- ホーム
- HER2がSTINGを弱める
HER2がSTINGを弱める
HER2 reduces the STING
Sci. Signal. 06 Aug 2019:
Vol. 12, Issue 593, eaay9834
DOI: 10.1126/scisignal.aay9834
Erin R. Williams
Science Signaling, AAAS, Washington, DC 20005, USA
S. Wu, Q. Zhang, F. Zhang, F. Meng, S. Liu, R. Zhou, Q. Wu, X. Li, L. Shen, J. Huang, J. Qin, S. Ouyang, Z. Xia, H.Song, X.-H. Feng, J. Zou, P. Xu, HER2 recruits AKT1 to disrupt STING signalling and suppress antiviral defence and antitumour immunity. Nat. Cell Biol. 21, 1027-1040 (2019).
Google Scholar
I. D. Odell, R. A. Flavell, HER2 joins AKT to inhibit STING immunity. Nat. Cell Biol. 21, 917-918 (2019).
Google Scholar
受容体チロシンキナーゼHER2は、STING活性化を阻害し、DNAウイルス感染やがんに対する免疫応答を抑制する。
要約
DNA損傷または病原体の侵入が起こると、環状GMP-AMP合成酵素(cGAS)が、下流のインターフェロン遺伝子刺激因子(STING)依存性シグナル伝達および免疫を刺激することによって、細胞内DNA認識が促進されると考えられる。このcGAS-STING経路の活性化は厳密に制御されており、その調節不全は自己免疫疾患の発症に関連している。STING活性化に役割を果たす可能性のあるキナーゼを同定するために、Wuらは、キナーゼのcDNAライブラリのスクリーニングを行い、受容体チロシンキナーゼHER2(別名ERBB2)の選択的発現によって、IRF3誘導型ルシフェラーゼレポーターのSTING依存性活性化が阻害されることを示した。

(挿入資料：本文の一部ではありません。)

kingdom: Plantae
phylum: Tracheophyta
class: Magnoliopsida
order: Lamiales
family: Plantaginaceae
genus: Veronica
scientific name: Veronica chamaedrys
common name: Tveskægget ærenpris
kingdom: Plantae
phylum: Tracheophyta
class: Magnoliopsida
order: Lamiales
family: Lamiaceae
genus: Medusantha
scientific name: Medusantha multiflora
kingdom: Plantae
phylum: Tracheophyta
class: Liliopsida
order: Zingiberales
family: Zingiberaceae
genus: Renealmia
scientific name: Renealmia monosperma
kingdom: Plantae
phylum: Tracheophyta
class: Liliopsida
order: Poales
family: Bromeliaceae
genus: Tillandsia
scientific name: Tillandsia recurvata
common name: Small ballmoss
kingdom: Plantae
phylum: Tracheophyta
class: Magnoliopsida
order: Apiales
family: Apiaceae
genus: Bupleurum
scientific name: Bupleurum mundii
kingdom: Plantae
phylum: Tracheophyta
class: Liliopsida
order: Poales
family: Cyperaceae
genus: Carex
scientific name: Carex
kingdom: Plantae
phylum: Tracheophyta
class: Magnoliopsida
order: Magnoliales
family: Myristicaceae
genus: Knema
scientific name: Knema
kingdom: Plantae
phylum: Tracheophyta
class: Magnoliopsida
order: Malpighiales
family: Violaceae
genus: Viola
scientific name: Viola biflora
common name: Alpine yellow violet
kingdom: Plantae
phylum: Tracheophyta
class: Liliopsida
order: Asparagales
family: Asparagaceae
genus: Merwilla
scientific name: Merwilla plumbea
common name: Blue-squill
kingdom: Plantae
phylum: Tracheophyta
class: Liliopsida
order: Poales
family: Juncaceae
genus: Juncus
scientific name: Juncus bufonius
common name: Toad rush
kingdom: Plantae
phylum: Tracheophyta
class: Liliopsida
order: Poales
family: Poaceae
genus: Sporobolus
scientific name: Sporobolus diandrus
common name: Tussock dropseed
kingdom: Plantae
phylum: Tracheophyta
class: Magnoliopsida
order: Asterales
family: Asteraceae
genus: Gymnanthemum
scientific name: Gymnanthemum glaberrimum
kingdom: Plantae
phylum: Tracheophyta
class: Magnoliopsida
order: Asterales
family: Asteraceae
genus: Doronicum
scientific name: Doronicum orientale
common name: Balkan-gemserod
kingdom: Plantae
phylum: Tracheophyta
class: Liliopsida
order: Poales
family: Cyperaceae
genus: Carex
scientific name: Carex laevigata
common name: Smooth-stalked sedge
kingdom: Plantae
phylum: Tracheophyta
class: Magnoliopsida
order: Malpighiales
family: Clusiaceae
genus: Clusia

HER2阻害とHER2欠損のいずれによっても、細胞株においてインターフェロン活性化遺伝子のSTING依存性活性化が促進された。大腸腺がん細胞ではHER2が内因性STINGと相互作用し、その細胞内ドメインの発現によって、STINGシグナロソーム形成の顕著な特徴である、STINGの下流キナーゼTBK1との相互作用と、アダプタータンパク質TNF受容体関連因子6(TRAF6)のK63ユビキチン化が阻害された。しかし、HER2そのものがSTINGシグナロソーム構成成分のリン酸化を促進したわけではなく、この活性はHER2依存性のAKT活性化と相関した。In vitroキナーゼアッセイによって、精製AKT1がTBK1リン酸化を刺激することが示され、質量分析により特異的標的部位が同定され、これは既知のAKT1基質モチーフと一致した。TBK1のこれらの残基をCRISPRで改変すると、TBK1およびIRF3の内因性活性化とSTINGを介する活性化の両方が増強された。In vitroおよびin vivoにおいて、HER2阻害剤により、DNAウイルスHSV-1の感染が制限された。一方、HER2を過剰発現させると、DNA損傷剤に対する細胞応答が低下し、恒常的STING活性化によりメラノーマ異種移植片の増殖が促進された。これらのデータから、これまで明らかにされていなかった、DNA感知が阻害される仕組みが同定されている(OdellとFlavellの解説記事参照)。重要な点として、この研究では、HER2または関連受容体であるEGFRに対する標的薬と、有効性のためにSTING活性を必要とするプログラム死リガンド1免疫療法との併用を検討する際には、注意を払うべき場合があることが示唆されている。